Nicht ohne mein Kind

Nicht ohne mein Kind

Vor kurzem erreichte uns ein verzweifelter Hilferuf einer alleinerziehenden Mutter. Sie lebt getrennt von ihrem Noch-Ehemann, einem Tunesier, mit dem sie ein gemeinsames Kind hat. Was war im Vorfeld passiert? Der Vater hat seinen Sohn mit in Urlaub in die tunesische Heimat genommen. Jedoch ist aus dem vereinbarten Urlaub ein längerer nicht vereinbarter Aufenthalt von über 3 Monaten geworden. 3 Monate voller Bangen und Hoffnung, ob das Kind jemals wieder zurückkommt. Es existieren Chat-Protokolle aus dieser Zeit, die belegen, dass der Vater nicht an eine Rückkehr gedacht hatte. Worte wie „Ich hasse Deutschland“ sind gefallen. Erst durch gutes Zureden der Mutter und durch die Intervention zwischenstaatlicher Behörden konnte er von der Wiederkehr ins verhasste Deutschland überzeugt werden. Seit dem wird an den Besuchstagen nur noch ein begleitender Umgang gestattet. Da dem Stolberger Jugendamt die nötige Kapazität fehlt, übernimmt dies eine Mitarbeiterin der Stolberger Netzwerkstatt. Die Kosten, die durch dieses „Outsourcing“ entstehen scheinen dem Jugendamt allerdings ein Dorn im Auge zu sein. So sagte man der Mutter kurzum, man wolle „aus der Sache ´raus sein“ und die Umgänge nicht mehr begleiten.
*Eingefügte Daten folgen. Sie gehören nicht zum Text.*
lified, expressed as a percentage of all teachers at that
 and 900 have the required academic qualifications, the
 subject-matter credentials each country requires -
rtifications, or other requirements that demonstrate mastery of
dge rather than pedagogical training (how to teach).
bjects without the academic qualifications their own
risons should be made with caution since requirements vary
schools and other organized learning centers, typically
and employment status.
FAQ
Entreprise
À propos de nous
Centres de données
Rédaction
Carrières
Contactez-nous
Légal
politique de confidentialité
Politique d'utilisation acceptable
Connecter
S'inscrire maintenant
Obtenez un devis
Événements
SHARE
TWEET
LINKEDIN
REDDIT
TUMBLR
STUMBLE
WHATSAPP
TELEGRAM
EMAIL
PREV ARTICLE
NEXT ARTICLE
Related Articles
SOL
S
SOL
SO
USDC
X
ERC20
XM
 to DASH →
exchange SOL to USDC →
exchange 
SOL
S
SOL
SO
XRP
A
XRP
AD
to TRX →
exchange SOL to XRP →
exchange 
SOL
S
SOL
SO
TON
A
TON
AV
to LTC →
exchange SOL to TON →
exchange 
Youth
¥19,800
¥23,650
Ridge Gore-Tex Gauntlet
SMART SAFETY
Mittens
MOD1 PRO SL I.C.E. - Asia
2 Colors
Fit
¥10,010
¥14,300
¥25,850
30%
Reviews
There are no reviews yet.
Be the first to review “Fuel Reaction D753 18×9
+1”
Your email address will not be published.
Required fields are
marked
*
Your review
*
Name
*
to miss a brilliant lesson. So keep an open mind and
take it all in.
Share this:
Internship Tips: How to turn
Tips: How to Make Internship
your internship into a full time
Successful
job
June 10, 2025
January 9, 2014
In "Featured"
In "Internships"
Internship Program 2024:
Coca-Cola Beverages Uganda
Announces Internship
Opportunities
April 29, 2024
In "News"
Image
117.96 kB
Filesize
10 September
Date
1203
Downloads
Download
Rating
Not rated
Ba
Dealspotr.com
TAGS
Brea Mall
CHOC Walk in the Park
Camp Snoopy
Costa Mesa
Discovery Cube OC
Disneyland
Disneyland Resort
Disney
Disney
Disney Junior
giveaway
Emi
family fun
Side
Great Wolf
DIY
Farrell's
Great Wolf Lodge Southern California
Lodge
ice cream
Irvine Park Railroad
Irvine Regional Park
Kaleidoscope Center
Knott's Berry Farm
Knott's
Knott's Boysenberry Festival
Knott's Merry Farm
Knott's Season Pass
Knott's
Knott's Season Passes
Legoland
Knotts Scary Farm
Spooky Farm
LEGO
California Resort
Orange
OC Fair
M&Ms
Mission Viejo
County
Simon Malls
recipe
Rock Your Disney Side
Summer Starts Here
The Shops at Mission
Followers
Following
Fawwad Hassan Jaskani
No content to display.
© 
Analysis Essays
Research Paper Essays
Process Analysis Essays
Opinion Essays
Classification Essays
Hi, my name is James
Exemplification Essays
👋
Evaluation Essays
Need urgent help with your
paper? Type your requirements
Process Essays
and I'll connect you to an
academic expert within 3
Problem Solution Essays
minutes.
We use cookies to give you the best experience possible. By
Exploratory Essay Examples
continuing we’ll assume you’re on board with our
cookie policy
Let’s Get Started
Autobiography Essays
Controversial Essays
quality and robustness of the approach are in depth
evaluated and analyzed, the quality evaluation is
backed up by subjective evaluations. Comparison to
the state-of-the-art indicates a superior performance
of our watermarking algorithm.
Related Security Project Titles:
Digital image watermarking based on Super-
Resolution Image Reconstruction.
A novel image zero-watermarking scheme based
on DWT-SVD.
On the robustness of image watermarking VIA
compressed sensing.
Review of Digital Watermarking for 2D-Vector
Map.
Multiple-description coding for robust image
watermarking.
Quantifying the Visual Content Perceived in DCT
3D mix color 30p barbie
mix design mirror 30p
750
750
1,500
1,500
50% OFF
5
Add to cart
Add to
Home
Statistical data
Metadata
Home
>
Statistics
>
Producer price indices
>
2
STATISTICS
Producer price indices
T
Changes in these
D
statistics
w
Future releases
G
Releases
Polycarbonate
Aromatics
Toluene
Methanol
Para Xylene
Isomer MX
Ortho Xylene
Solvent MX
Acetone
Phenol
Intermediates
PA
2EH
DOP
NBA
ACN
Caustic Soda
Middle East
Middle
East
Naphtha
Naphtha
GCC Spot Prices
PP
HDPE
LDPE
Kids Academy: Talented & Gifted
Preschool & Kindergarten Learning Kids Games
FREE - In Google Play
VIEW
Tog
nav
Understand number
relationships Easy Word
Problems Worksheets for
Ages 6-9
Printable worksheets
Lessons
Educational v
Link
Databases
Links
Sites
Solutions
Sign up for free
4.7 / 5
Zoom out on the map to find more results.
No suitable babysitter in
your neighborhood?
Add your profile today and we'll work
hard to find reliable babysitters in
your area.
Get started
Damit wäre einem erneuten Kindesentzug Tür und Tor geöffnet. Nach der letzten „Entführung“ wurde sogar vom zuständigen Familiengericht in Eschweiler der Kindesentzug festgestellt. Eine vorher beantragte Ausreisesperre wurde abgelehnt. Dem Vater, der zurzeit ohne festen Job ist, keinen Unterhalt zahlt und nach monatelanger psychiatrischer Behandlung diese aus eigenem Ermessen abbrach und auch die verschriebenen Medikamente nicht mehr einnimmt, wird außerdem Stalking vorgeworfen. Nicht nur er selbst, sondern auch von ihm beauftrage Landsleute setzen die Mutter unter Druck. Nicht nur die Angst um ihr Kind macht ihr zu schaffen. Sie hat das Gefühl, völlig hilflos zu sein. Sie hat den starken Eindruck, dass die vom Jugendamt eingesetzte Mitarbeiterin sich eher für den attraktiven Vater interessiert als für das Wohl ihres Kindes. Selbst die geschilderten Umstände sieht die Betreuerin nicht als Gefährdung des Kindeswohls.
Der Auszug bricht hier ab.